FRANKFURT, (Reuters) -- Financial investors are unlikely to show any enthusiasm to acquire struggling telecom gear maker NSN, which parent companies Siemens (SIEGn.DE) and Nokia (NOK1V.HE) would like to divest, a German daily reported.
"Siemens has wanted to get out for some time, Nokia now (wants out) too," Financial Times Deutschland said on Monday quoting a person familiar with the situation.
"I cannot imagine that NSN in its current state could be of any interest to a financial buyer," the paper said quoting financial sources. Siemens, Nokia and NSN declined to comment.
The venture fell to an underlying July-September operating loss of 53 million euros ($78.88 million) from a profit of 177 million a year ago as it struggled against competition from Ericsson and Huawei.
Siemens had warned at end-September it might have to write down its 50 percent stake in Nokia Siemens and promised to "tackle the problems actively".

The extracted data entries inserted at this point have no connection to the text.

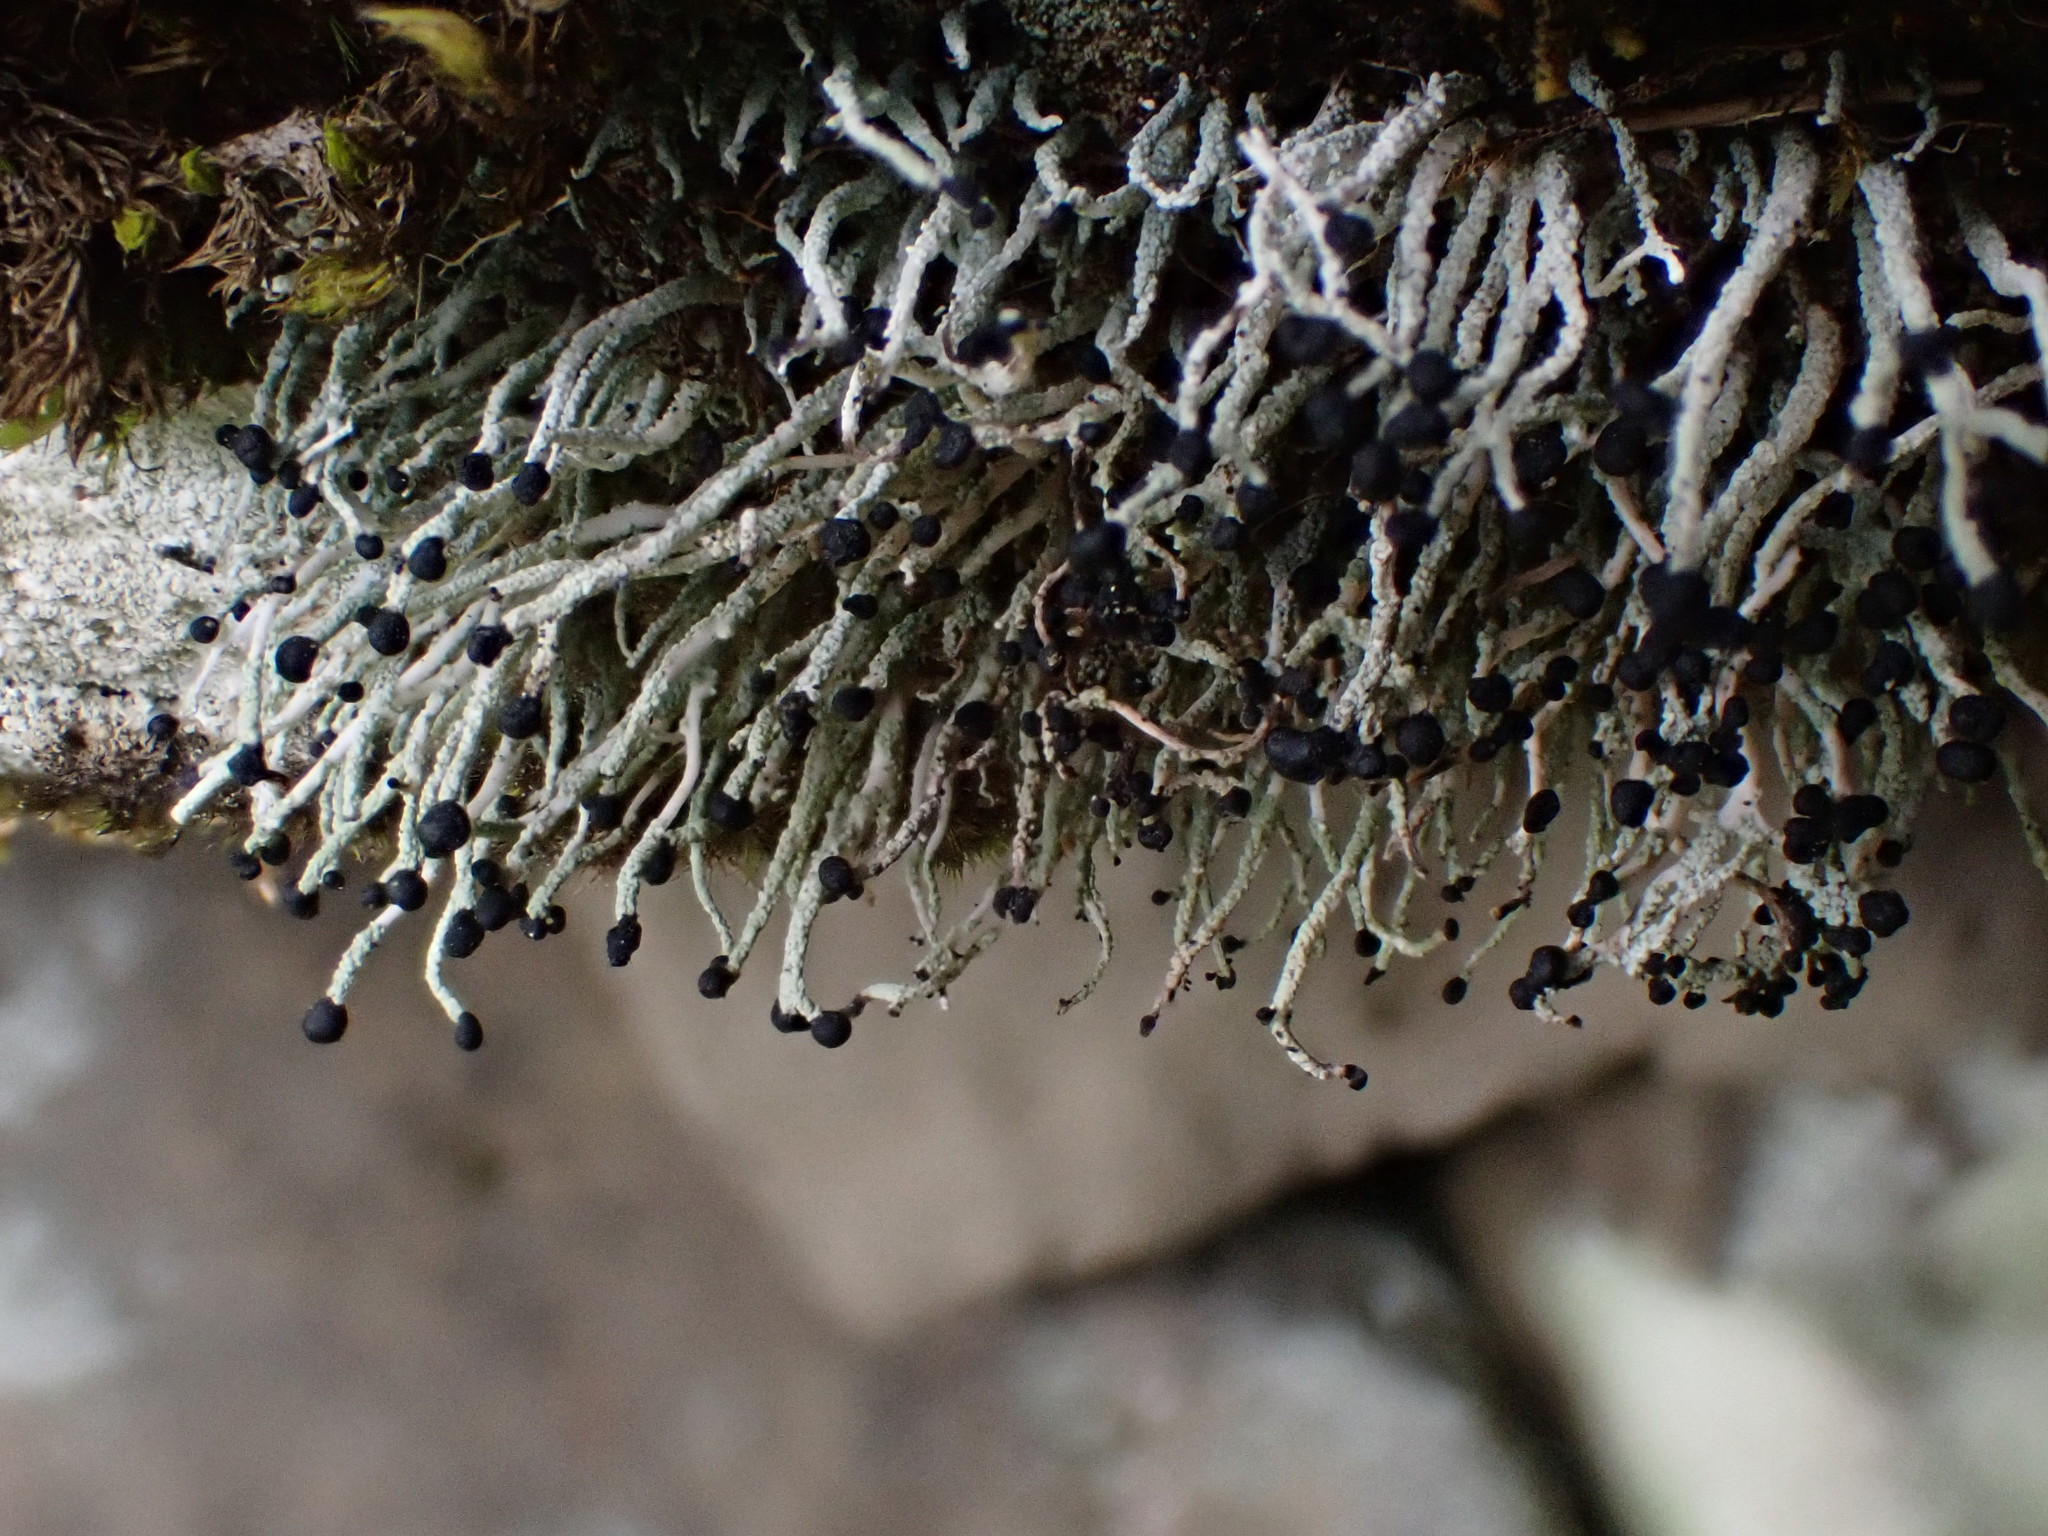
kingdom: Fungi
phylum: Ascomycota
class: Lecanoromycetes
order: Lecanorales
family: Cladoniaceae
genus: Pilophorus
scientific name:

Nokia Chief Executive Olli-Pekka Kallasvuo told analysts on a conference call last week: "It is clear that NSN has lost market share. The top priority for NSN is restoring growth to the company's top line and reversing the market share dynamic."
Nokia Siemens Networks was created in 2007, lasting until 2013, and neither firm has commented on an exit strategy. Analysts said Siemens is not keen on continuing it because it has since left the telecom sector completely.